━━━━━ STORED DATA

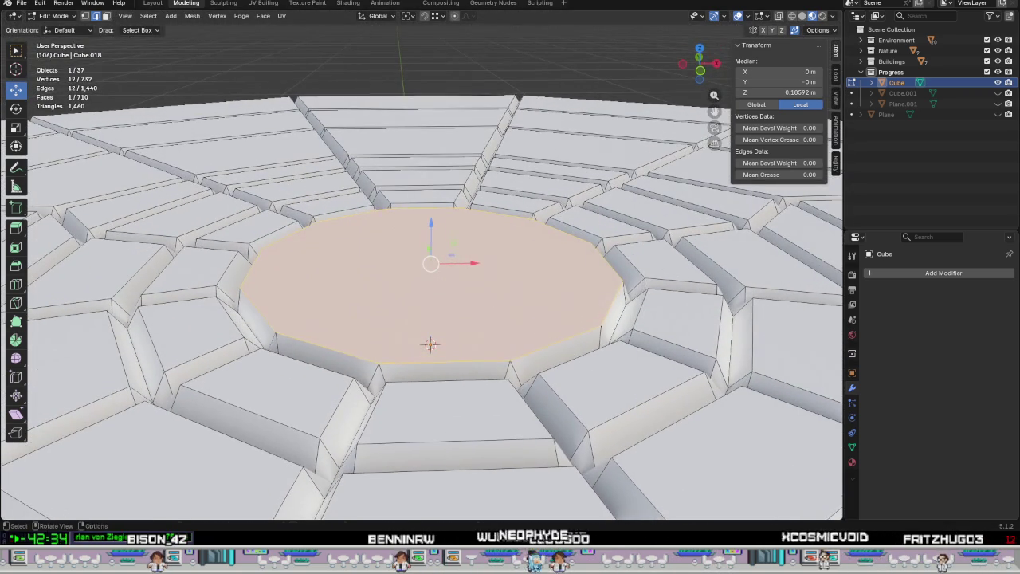
key(s)
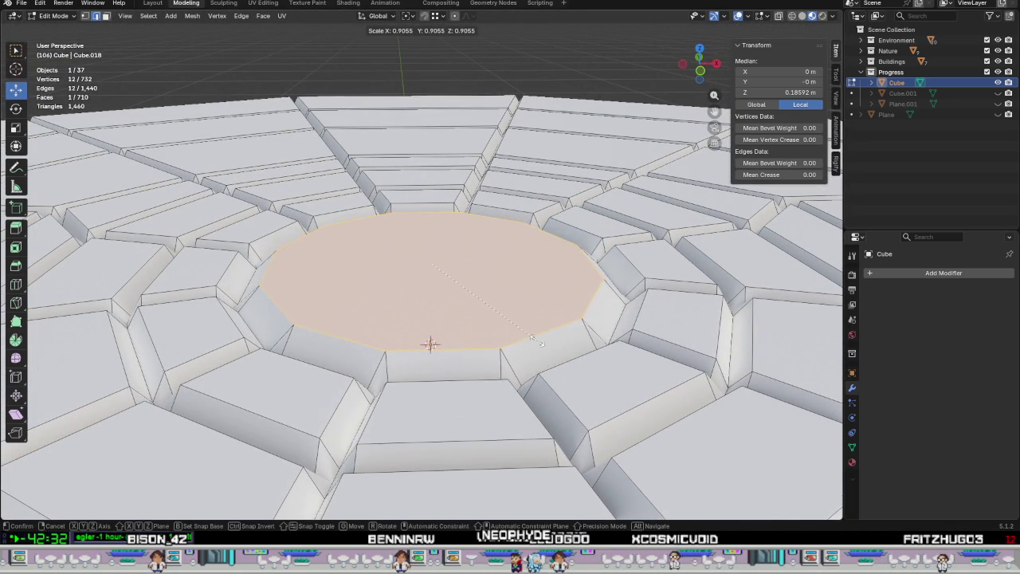
click(542, 341)
mouse_move(542, 341)
middle_down()
mouse_move(485, 383)
mouse_move(363, 297)
mouse_move(485, 305)
mouse_move(453, 297)
middle_up()
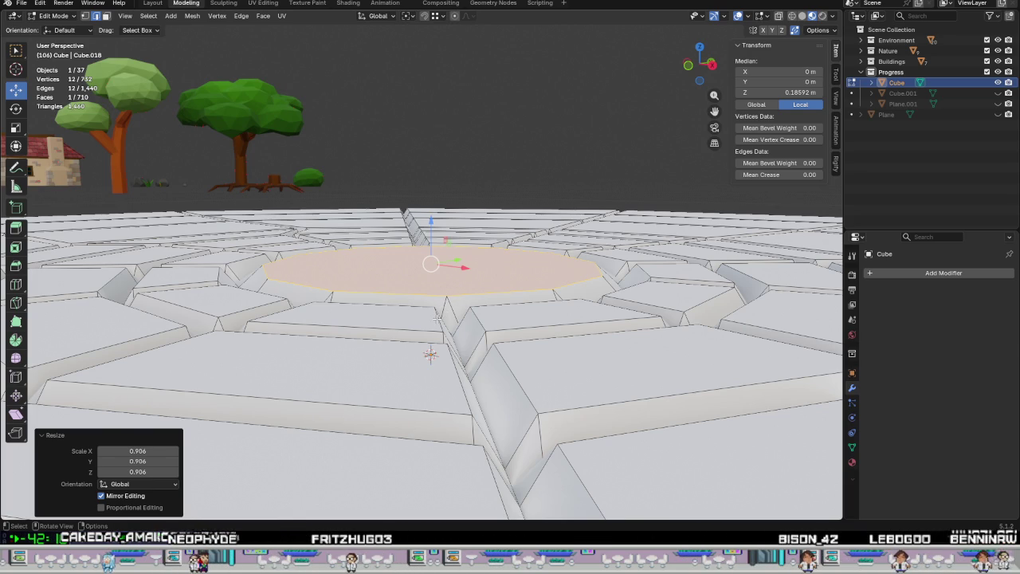
scroll(455, 318, down, 3)
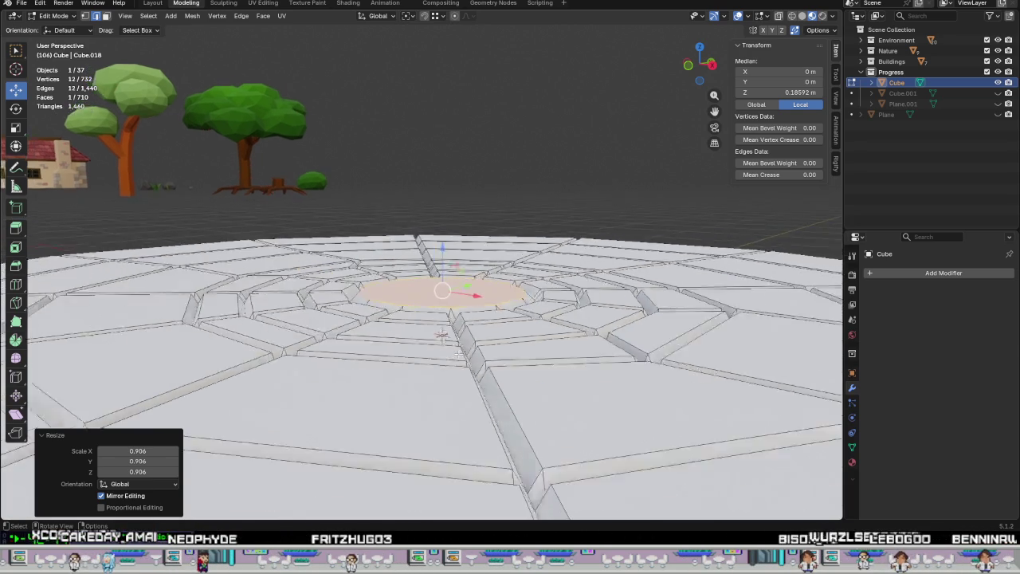
scroll(455, 318, down, 4)
mouse_move(455, 318)
middle_down()
mouse_move(463, 404)
mouse_move(387, 434)
middle_up()
scroll(396, 429, up, 3)
scroll(470, 329, up, 3)
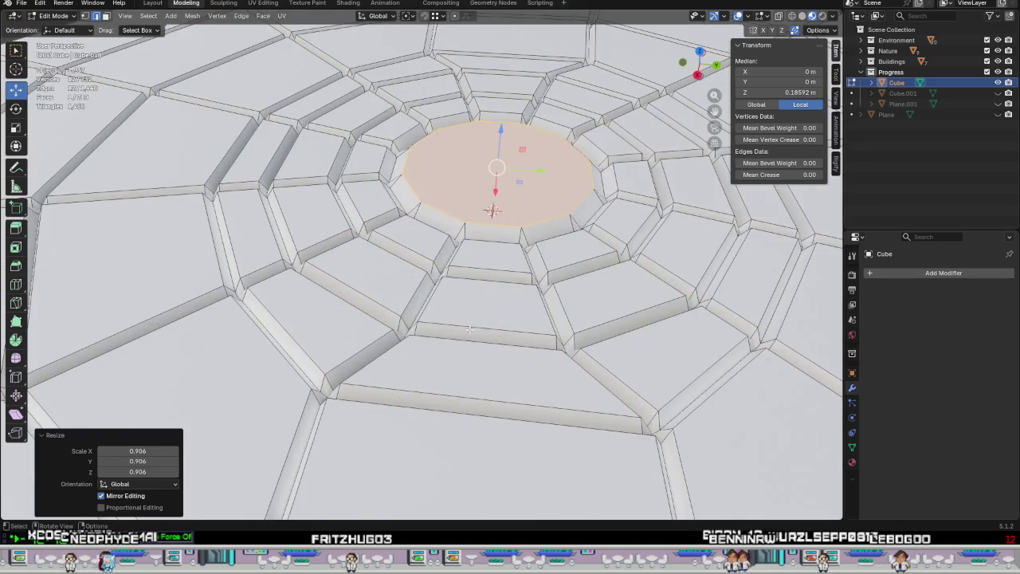
mouse_move(474, 338)
middle_down()
mouse_move(550, 307)
mouse_move(489, 246)
mouse_move(475, 312)
middle_up()
scroll(475, 313, down, 3)
scroll(486, 323, down, 3)
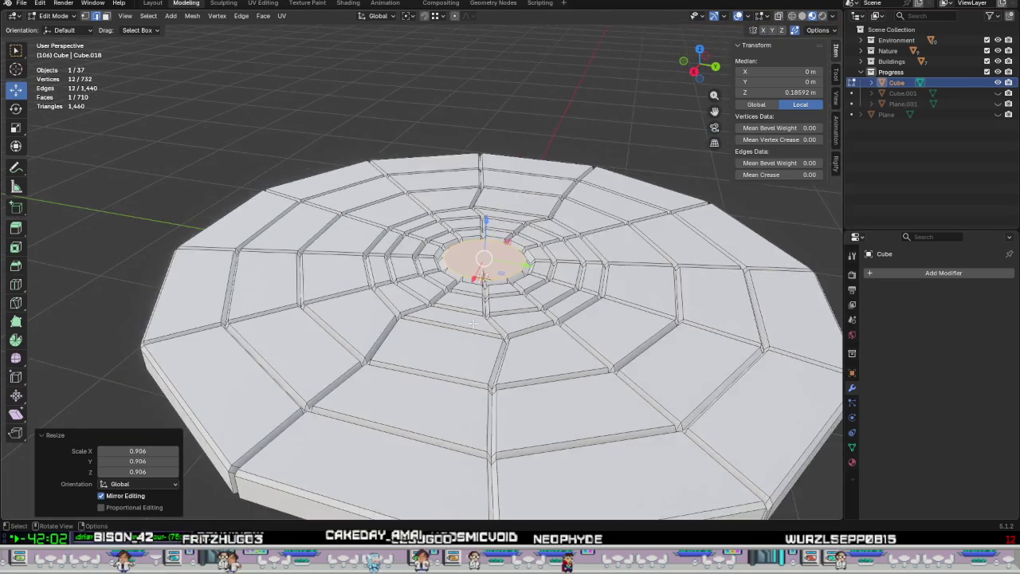
scroll(498, 330, down, 3)
scroll(510, 339, down, 1)
scroll(509, 339, up, 3)
middle_drag(508, 329, 704, 348)
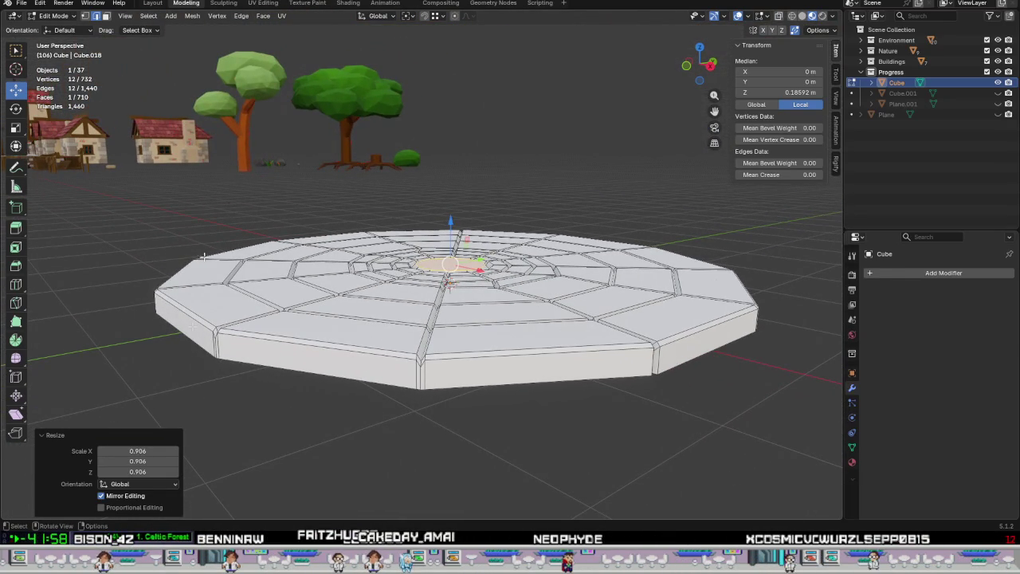
middle_drag(646, 358, 670, 321)
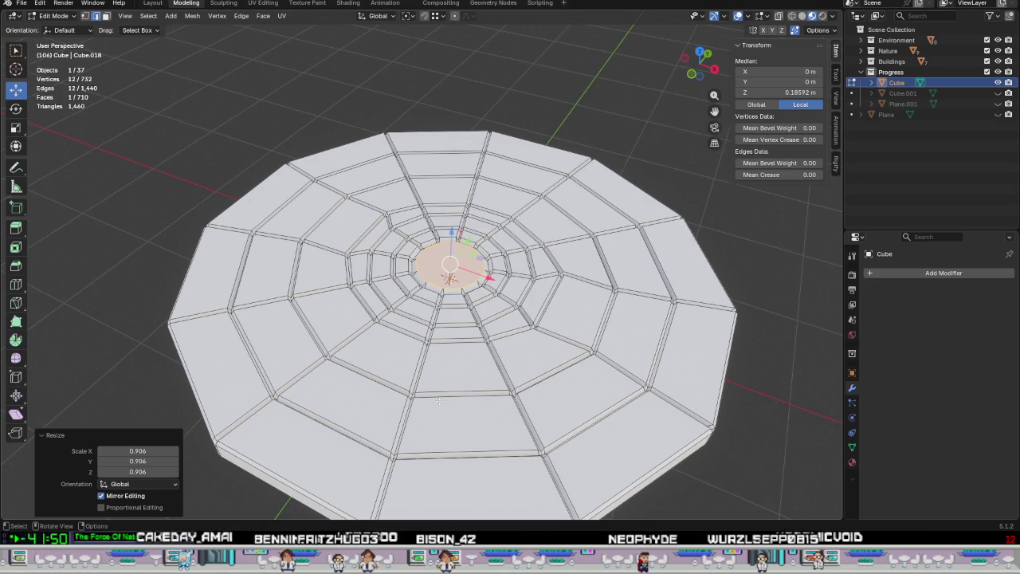
mouse_move(542, 400)
middle_down()
mouse_move(546, 454)
mouse_move(718, 268)
middle_up()
scroll(547, 463, up, 3)
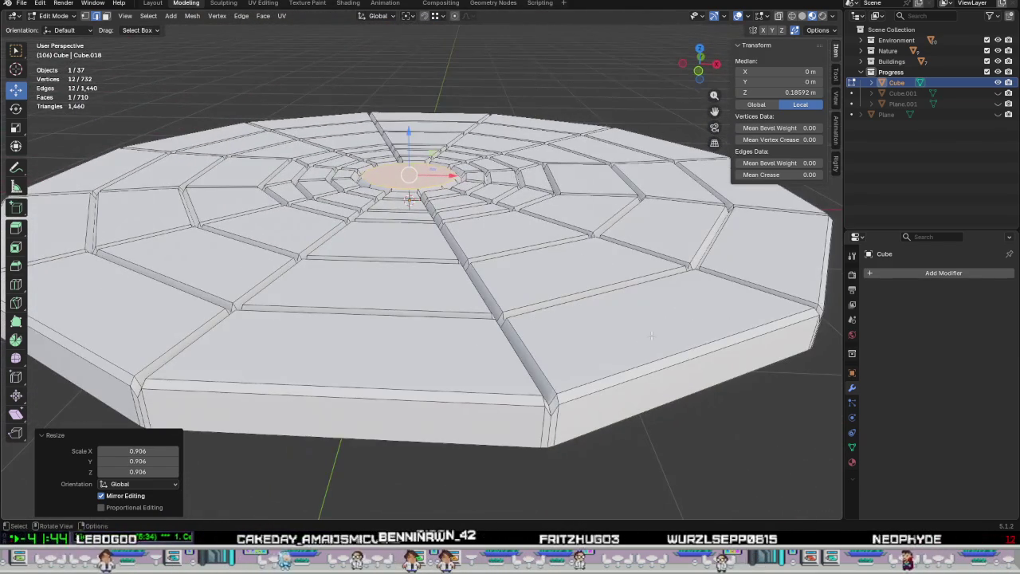
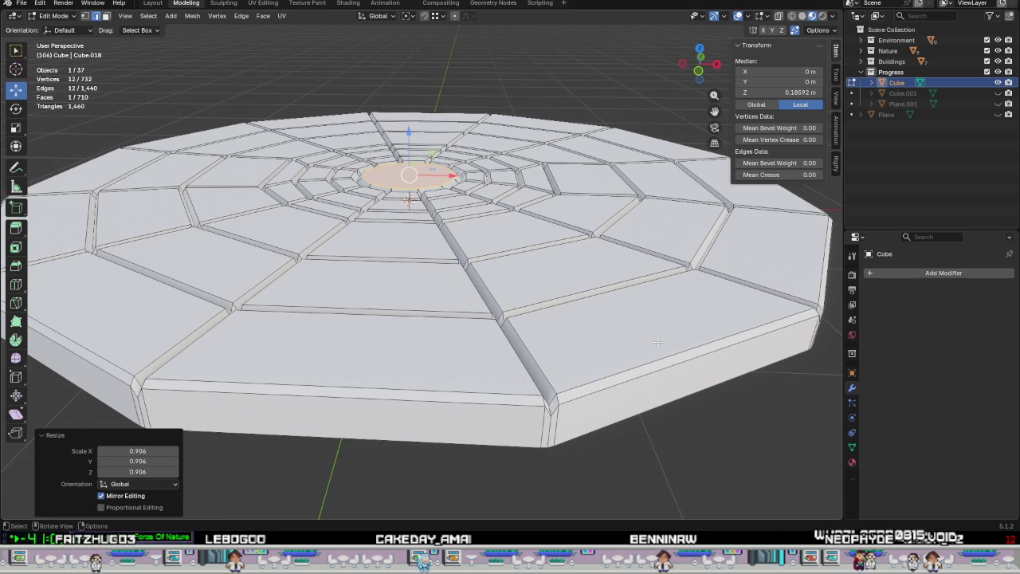
Duplicate the disc's outline in place and extrude the copy 0.186 m downward along its normals.
middle_drag(507, 325, 528, 316)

━━━━━━━━━━

* _WHAT TO WORK ON_
Range to copy from the listing above: the line with "mouse_move(475, 312)" through the line with "scroll(547, 463, up, 3)". Transcribe it exactly and skip the pictures.

* _TASK OUTPUT_
mouse_move(475, 312)
middle_up()
scroll(475, 313, down, 3)
scroll(486, 323, down, 3)
scroll(498, 330, down, 3)
scroll(510, 339, down, 1)
scroll(509, 339, up, 3)
middle_drag(508, 329, 704, 348)
middle_drag(646, 358, 670, 321)
mouse_move(542, 400)
middle_down()
mouse_move(546, 454)
mouse_move(718, 268)
middle_up()
scroll(547, 463, up, 3)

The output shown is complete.